● Work order
Output a verbatim copy of the data, cut off after the line that contains "dei Sogni sul Senato".

[Extracted page text data]
───

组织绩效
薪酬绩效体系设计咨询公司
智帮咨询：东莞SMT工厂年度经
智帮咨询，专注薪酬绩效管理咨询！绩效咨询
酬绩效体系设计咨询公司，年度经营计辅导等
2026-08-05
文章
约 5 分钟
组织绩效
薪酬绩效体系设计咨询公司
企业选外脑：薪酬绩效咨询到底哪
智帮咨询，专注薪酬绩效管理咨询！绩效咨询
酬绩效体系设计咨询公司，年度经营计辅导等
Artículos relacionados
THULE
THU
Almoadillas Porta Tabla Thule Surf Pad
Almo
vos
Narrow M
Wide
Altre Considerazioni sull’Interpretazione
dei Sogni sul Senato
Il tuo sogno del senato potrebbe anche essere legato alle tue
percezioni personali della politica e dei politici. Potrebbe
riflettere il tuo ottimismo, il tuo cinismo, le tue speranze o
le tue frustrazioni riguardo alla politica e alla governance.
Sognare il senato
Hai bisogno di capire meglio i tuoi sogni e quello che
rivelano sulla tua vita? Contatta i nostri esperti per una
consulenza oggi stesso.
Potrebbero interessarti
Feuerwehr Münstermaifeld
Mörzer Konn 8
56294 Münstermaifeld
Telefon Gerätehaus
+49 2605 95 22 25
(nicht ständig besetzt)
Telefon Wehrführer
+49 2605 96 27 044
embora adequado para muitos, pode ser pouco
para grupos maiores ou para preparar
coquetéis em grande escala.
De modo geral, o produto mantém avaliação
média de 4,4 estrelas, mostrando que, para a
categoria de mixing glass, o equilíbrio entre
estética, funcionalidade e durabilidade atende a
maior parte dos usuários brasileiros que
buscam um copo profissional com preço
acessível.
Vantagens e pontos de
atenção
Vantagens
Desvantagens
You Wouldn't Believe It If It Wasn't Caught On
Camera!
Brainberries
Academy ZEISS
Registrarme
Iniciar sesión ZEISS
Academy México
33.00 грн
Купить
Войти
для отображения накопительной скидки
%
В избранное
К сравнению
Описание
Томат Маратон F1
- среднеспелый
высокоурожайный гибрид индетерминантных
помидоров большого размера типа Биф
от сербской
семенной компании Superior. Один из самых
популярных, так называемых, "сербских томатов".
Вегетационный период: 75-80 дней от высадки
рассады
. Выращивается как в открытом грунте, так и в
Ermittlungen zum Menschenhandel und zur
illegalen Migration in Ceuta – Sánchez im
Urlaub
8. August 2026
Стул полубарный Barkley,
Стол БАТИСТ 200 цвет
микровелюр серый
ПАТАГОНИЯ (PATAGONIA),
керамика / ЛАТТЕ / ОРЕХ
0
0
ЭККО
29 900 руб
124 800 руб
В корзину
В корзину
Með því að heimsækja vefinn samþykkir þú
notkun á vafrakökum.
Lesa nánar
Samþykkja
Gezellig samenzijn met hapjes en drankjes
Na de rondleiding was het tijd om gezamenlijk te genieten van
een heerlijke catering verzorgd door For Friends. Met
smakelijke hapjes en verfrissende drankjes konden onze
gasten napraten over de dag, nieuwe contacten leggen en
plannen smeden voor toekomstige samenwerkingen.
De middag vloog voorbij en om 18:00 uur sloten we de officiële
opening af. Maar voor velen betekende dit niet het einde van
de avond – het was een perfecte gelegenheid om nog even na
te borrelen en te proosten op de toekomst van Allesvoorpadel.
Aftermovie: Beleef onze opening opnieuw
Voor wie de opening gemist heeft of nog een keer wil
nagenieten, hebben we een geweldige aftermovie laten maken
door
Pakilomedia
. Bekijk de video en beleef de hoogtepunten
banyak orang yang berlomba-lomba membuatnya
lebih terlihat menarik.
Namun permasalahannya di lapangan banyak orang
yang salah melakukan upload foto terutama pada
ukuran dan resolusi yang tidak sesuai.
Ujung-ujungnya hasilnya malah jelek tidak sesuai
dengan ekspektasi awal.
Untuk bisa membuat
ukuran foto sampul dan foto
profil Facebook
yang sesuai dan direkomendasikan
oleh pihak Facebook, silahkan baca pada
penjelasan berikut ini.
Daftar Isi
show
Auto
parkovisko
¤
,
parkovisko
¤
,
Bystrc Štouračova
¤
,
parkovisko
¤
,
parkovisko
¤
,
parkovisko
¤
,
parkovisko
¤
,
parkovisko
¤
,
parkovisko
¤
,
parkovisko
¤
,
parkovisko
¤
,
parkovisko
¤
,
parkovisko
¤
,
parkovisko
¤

───

● Answer for the task
组织绩效
薪酬绩效体系设计咨询公司
智帮咨询：东莞SMT工厂年度经
智帮咨询，专注薪酬绩效管理咨询！绩效咨询
酬绩效体系设计咨询公司，年度经营计辅导等
2026-08-05
文章
约 5 分钟
组织绩效
薪酬绩效体系设计咨询公司
企业选外脑：薪酬绩效咨询到底哪
智帮咨询，专注薪酬绩效管理咨询！绩效咨询
酬绩效体系设计咨询公司，年度经营计辅导等
Artículos relacionados
THULE
THU
Almoadillas Porta Tabla Thule Surf Pad
Almo
vos
Narrow M
Wide
Altre Considerazioni sull’Interpretazione
dei Sogni sul Senato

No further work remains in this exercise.